Id. at 200-01 (citing C. McCormick, Handbook on the Law of Damages § 164, at 641 (1935)).
Regardless of which of these formulas is used, "damages for lost profits must be based on net profits, not on . . . gross profits," and "`net profits' means gross profit minus the `costs necessary to achieve those gross profits.'" Waggoner Motors, Inc. v. Waverly Church of Christ , 159 S.W.3d 42, 59 (Tenn.Ct.App. 2004) (citing First Tenn. Bank, Nat'l Ass'n v. Hurd Lock Mfg. Co. , No. 117, 1988 WL 86493, at *3 (Tenn.Ct.App. Aug. 19, 1988)) (emphasis added).
In the instant matter, the trial court based its award of damages on the full contract amount and did not consider any costs that would have been incurred by the Contractor in performing the remaining work under the contract. "The party seeking damages has the burden of proving them," Overstreet v. Shoney's, Inc. , 4 S.W.3d 694, 703 (Tenn.Ct.App. 1999), and therefore, in order to recover expected lost profits, the Contractor had the burden of proving not only the gross income it would have received had the contract been performed, but "also the expenses [it] would have incurred to produce that income," see Waggoner Motors, Inc. , 159 S.W.3d at 59. Because the trial court's award failed to consider costs of performance, it placed the Contractor in a better position than it would have been had the contract been fully performed.
The Contractor asserts that "it is not the purpose of a suit for damages to reward the breaching party by allowing him to profit from his breach," apparently contending that, unless the Developers are required to pay the full amount that would have been due had the contract been completed, the Developers will benefit from having breached the contract. The Contractor presents no legal authority in support of this argument, and it is our determination that, while limiting damages to lost net profits will result in a diminishment of the total monies that the Developers would have expended under the contract, an award of damages in excess of lost net profits is contrary to the law which, as we have noted, provides that the proper measure of damages in a case such as this is lost net profits.

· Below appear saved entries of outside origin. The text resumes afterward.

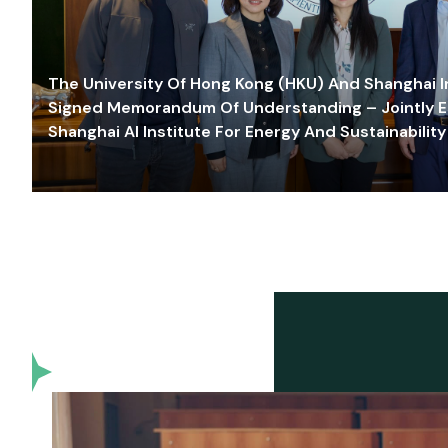
The University Of Hong Kong (HKU) And Shanghai Inn
Signed Memorandum Of Understanding – Jointly E
Shanghai AI Institute For Energy And Sustainability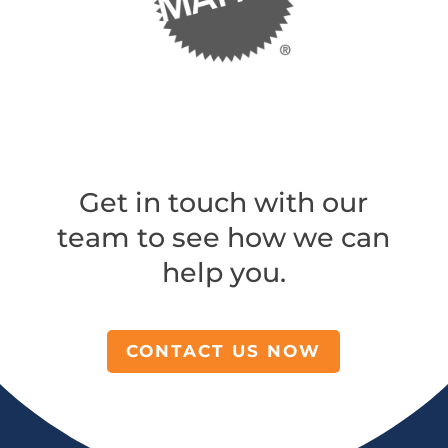
Get in touch with our
team to see how we can
help you.
CONTACT US NOW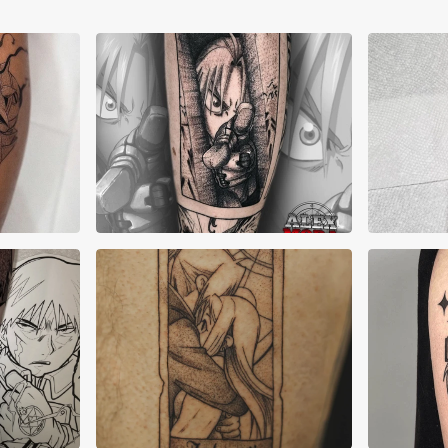
Alex Mora
All
Dani Canons
Gre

To hold otherwise would be to grant a windfall to the Contractor.
V. Conclusion
For the reasons set forth herein, the judgment of the trial court awarding damages to the Contractor in the amount of $29,858.66 is vacated, and because the record does not present sufficient evidence to enable us to calculate a proper damage award, we remand the case to the trial court for recalculation of damages upon the Contractor's presentation of adequate proof of lost net profits. Costs of appeal are assessed to the appellee, Phillips Contractor's and Management, LLC.